With this heat, the only time of day when it’s bearable to be active is early in the morning. I got up early-ish and went for a walk, wearing trousers with pockets because I didn’t intend to run. This meant that I could take my phone and take some pictures. I had my music and felt the urge to run, but only took a few strides here and there. It’s no use overdoing it, running every day for a week when I have never done so before, not even wearing proper shoes. It’s not worth injuring myself for this. Walking also gave me more time to really look at all the beauty around me and not just at the ground watching out for roots. It was lovely.

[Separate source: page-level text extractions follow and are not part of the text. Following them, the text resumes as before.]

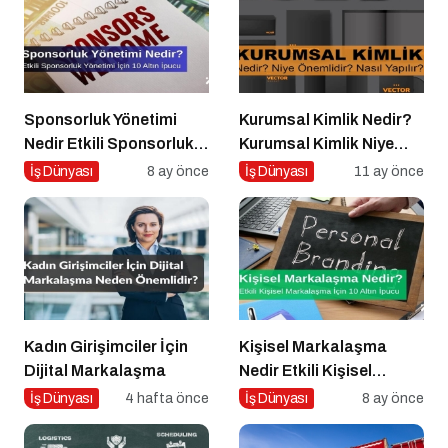
Sponsorluk Yönetimi
Kurumsal Kimlik Nedir?
Nedir Etkili Sponsorluk
Kurumsal Kimlik Niye
Yönetimi İçin 10 Altın
Önemlidir? Kurumsal
İş Dünyası
8 ay önce
İş Dünyası
11 ay önce
İpucu
Kimlik Nasıl Yapılır?
Kadın Girişimciler İçin
Kişisel Markalaşma
Dijital Markalaşma
Nedir Etkili Kişisel
Markalaşma için 10 Altın
İş Dünyası
4 hafta önce
İş Dünyası
8 ay önce
İpucu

Back at the chalet, Mother was making breakfast. I wasn’t allowed to help or do any work today because it was my birthday. I miss ballet and felt as if it was slowly leaving my body, so I did a few barre exercises and stretches holding on to a chair. My body felt strange, stiff, foreign and fat. I haven’t taken such a long break from ballet for the last two and a half years. I’m not sure why I’m doing it now, but it seems a good opportunity. Franca recommended it and said it could be beneficial.
Afterwards, we had breakfast with freshly baked rolls, boiled eggs, salami, Nutella; all the things I like best (except honey). My parents had to leave later, so I was alone for a while. There is a big shooting match being held near here and Father wanted to go. I had no desire to drive in a hot car and wait in hot tents or wherever they went, so I stayed at the chalet, washed a few clothes and took a long shower, but also ate some more food. It was getting extremely hot again, up to 35 degrees. With all the windows open, we at least took advantage of the little breeze and dry air up here. It must have been worse down in the valley, or back home in the city. Nevertheless, the heat was oppressive. Just sitting still made me feel hot. I wrote and read a little in a psychology book, made lunch, read some more.

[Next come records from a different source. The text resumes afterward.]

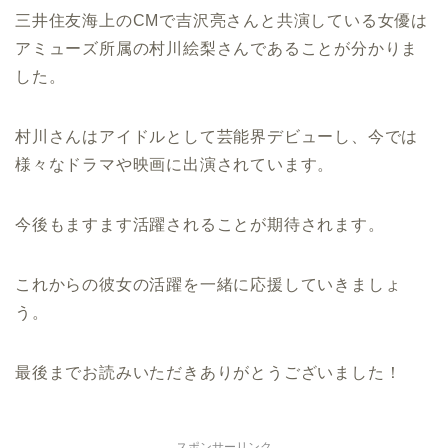
三井住友海上のCMで吉沢亮さんと共演している女優は
アミューズ所属の村川絵梨さんであることが分かりま
した。
村川さんはアイドルとして芸能界デビューし、今では
様々なドラマや映画に出演されています。
今後もますます活躍されることが期待されます。
これからの彼女の活躍を一緒に応援していきましょ
う。
最後までお読みいただきありがとうございました！
スポンサーリンク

We had a late dinner and a short birthday celebration afterwards. I received a ticket for a concert by Florence and the Machine (and some gift cards). My birthday cake was a delicious chocolate hazelnut cake with marzipan carrots (my own addition).
After that, things went a little downhill. Father made a comment about my work and this is a sensitive topic for me. I went to university and studied a certain profession, but am working as a ‘lower version’ of this, with less responsibility and stress (and less prestige). I don’t feel ready to do the thing I studied at the moment, not strong enough. I would be constantly terrified and have no capacity to do anything besides work. I feel guilty towards my parents because I chose an ‘easier’ job and basically wasted my training. We have discussed it now and again and Mother accepts it and wants me to be happy, but even though Father said he does, too, I feel a strong disapproval or disappointment or just ‘not-getting-it’ from him. I was able to express myself during the argument, though, and while I was saying it, I realised the following: this is the best I can do now while keeping my health and sanity. I don’t have to be ashamed or feel that I haven’t achieved anything. I managed to finish school with good grades and graduate from university while struggling with being bullied, depressed and having an eating disorder. I found a job and am doing well in it while working hard on my body and personal development. I have achieved more or just as much as people with no such ‘issues’ who are further along the career path. I have worked and fought incredibly hard on all fronts and am continuing to do so. Just because I had to divide my efforts among several priorities and my results are slow to come doesn’t mean I’m lazy or weak.
And I realised that maybe I can make Father understand, or maybe I can’t, but that I can’t change him. Maybe both my parents will never be able to fully understand me. We talked for a long time. I also noticed that I feel ashamed to admit any weakness or dependence, even more so now that I am thirty. I hate to feel like a disappointment or burden or even asking them a favour. I’d wish to come to them, beautiful and rich and strong and happy, showering them with the results of my success. Ultimately, however, it all ties into the big theme of self esteem (or lack thereof).
I felt pretty drained after this argument and it was late, so I went to bed. I know the problem: I don’t like myself. I know the solution: learn to like myself. All I have to do now is find the way.